The Top Five 2017 AWS Re:Invent Announcements Impacting Bioinformatics

The sixth annual Amazon Web Services (AWS) Re:Invent conference was held last week in Las Vegas. Like years past, 2017 Re:Invent was a dizzying week of new announcements, enhancements to existing products, and interesting prognostications on the future of cloud computing.

The first Re:Invent conference was held in 2012. 6000 attendees gorged themselves on keynotes, sessions, hackathons, bootcamps, cloud evangelism, and video games. Not much has changed, except for the number of attendees. 2017 boasted 43,000 attendees with a conference campus spread across multiple venues on the Las Vegas strip. It was not difficult to get your 10,000 steps in this year.

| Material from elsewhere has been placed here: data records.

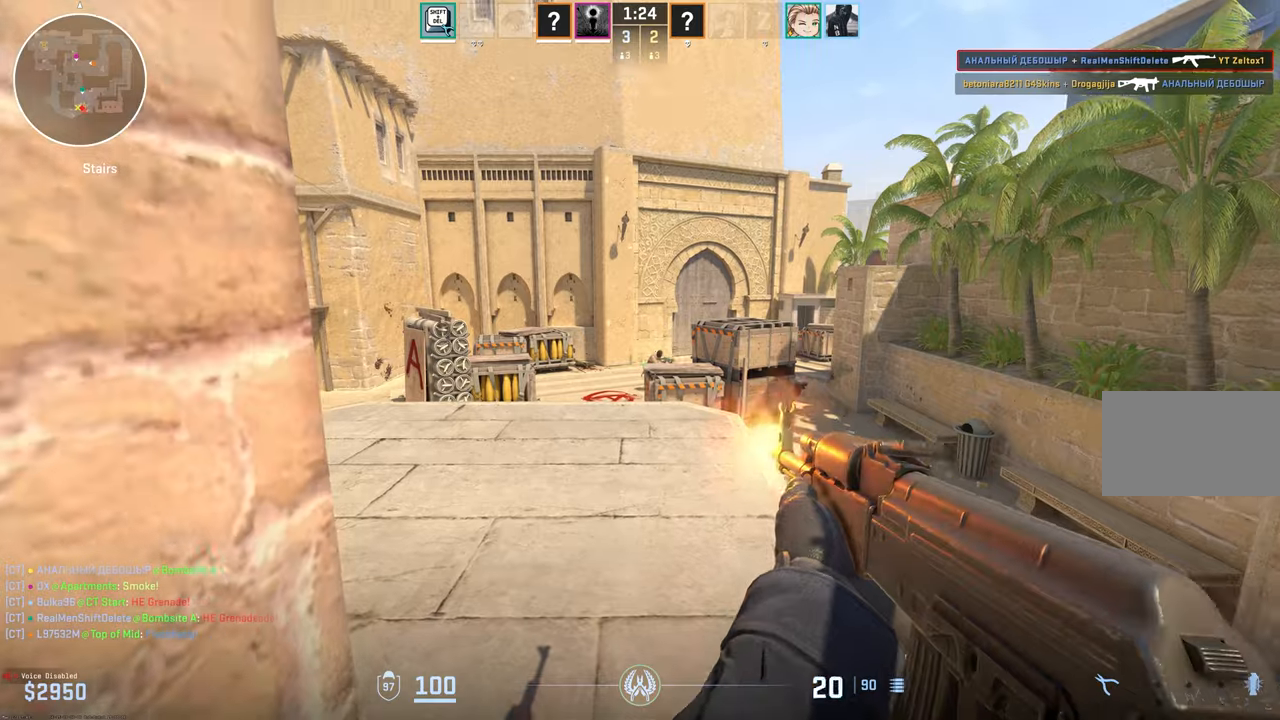
{"keys": [], "mouse": ["left"], "events": [[250, "mouse_left", "up"], [400, "mouse_left", "down"]]}
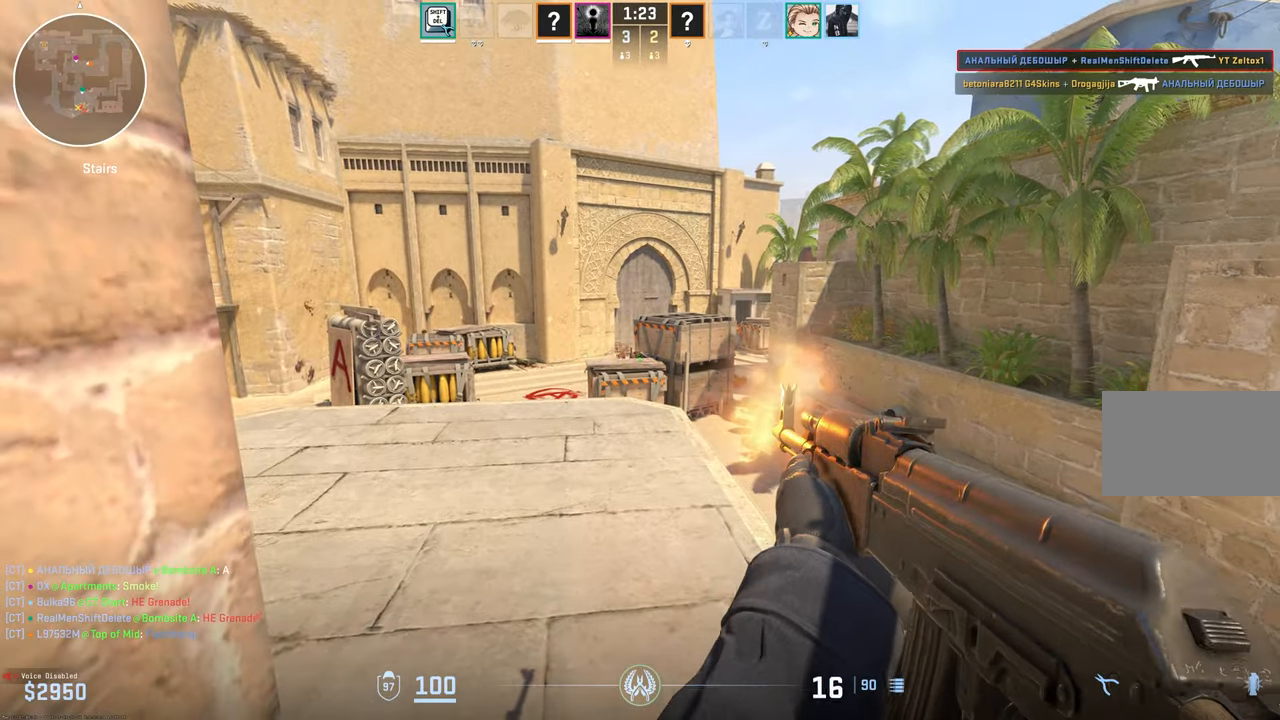
{"keys": ["a"], "mouse": [], "events": [[183, "mouse_left", "up"], [233, "s", "down"], [466, "a", "down"], [466, "s", "up"]]}
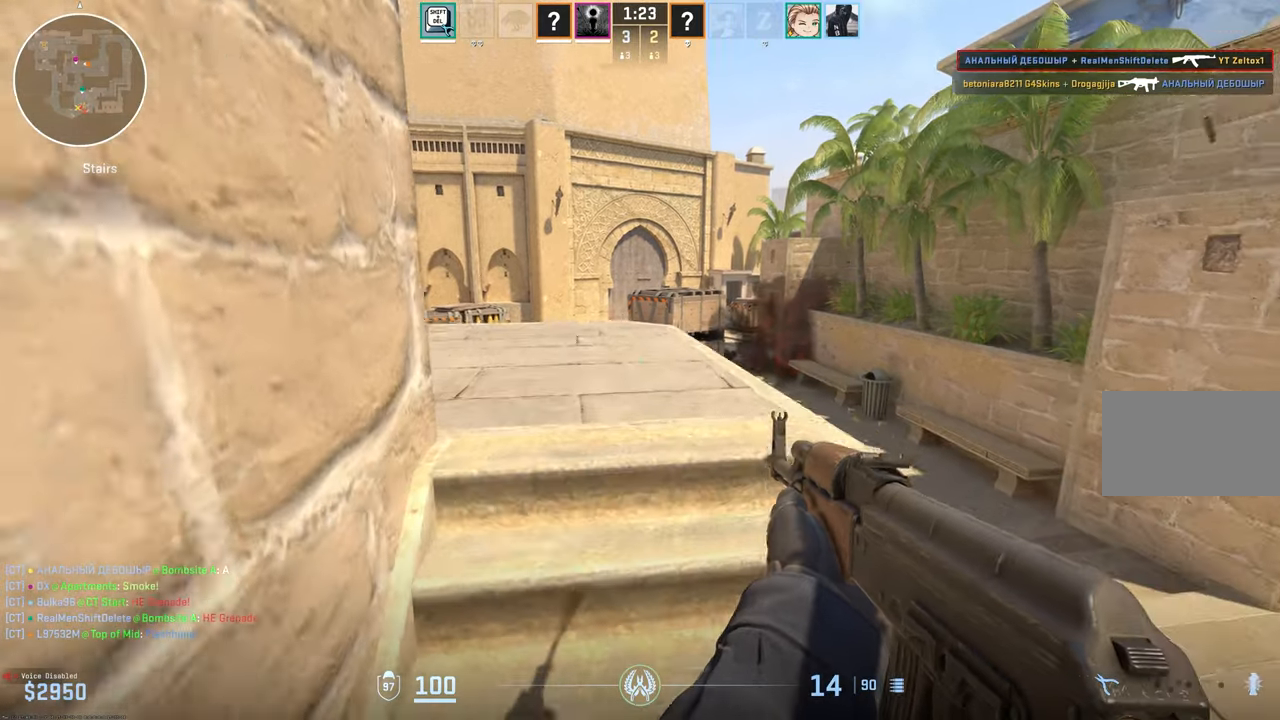
{"keys": ["d"], "mouse": [], "events": [[50, "s", "down"], [100, "a", "up"], [433, "d", "down"], [466, "s", "up"]]}
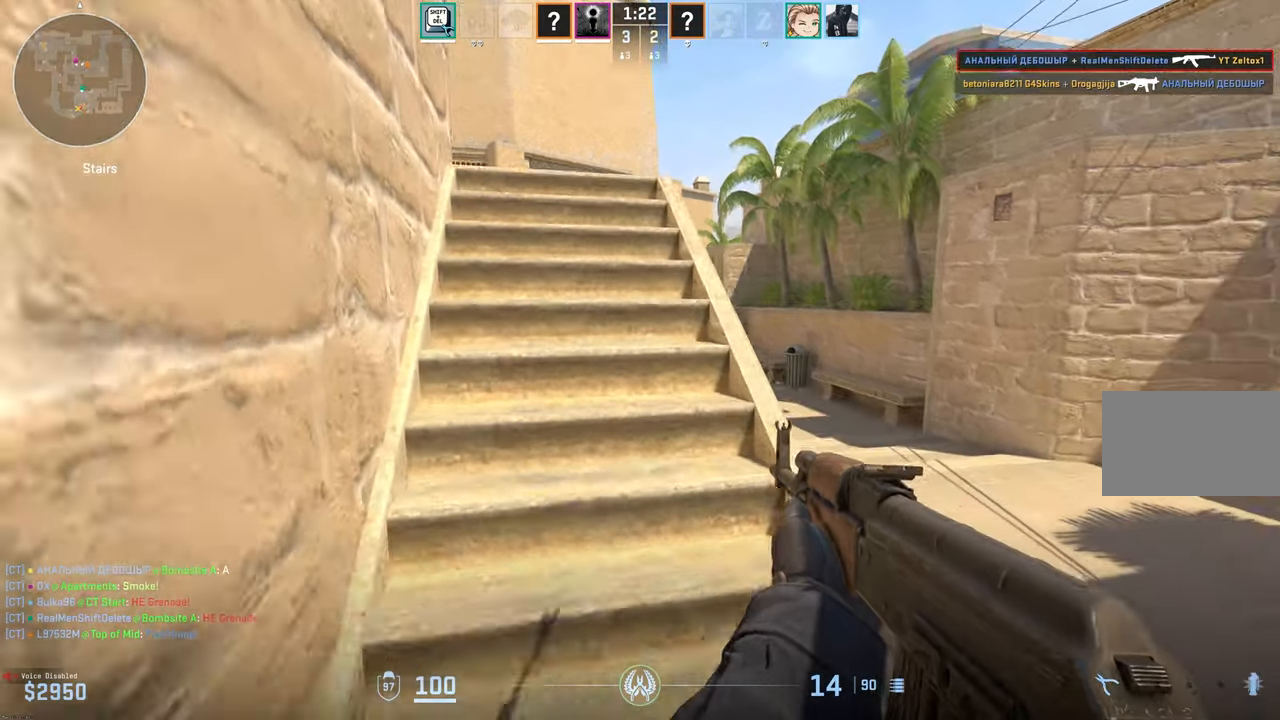
{"keys": [], "mouse": ["left"], "events": [[216, "a", "down"], [250, "d", "up"], [350, "a", "up"], [483, "mouse_left", "down"]]}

I’ve been fortunate to attend Re:Invent every year. In 2012, I’d already been using AWS for nearly 5 years and was thoroughly convinced of it utility and value. In those early days, there was still a lot of reluctance and skepticism of the cloud, particularly in academic settings. To some extent, these biases still exist which partially explains the slower uptake of the cloud for academic projects. By now, I think it’s overwhelmingly clear that academic compute and basic research projects should be leveraging the many benefits of building and deploying on the cloud.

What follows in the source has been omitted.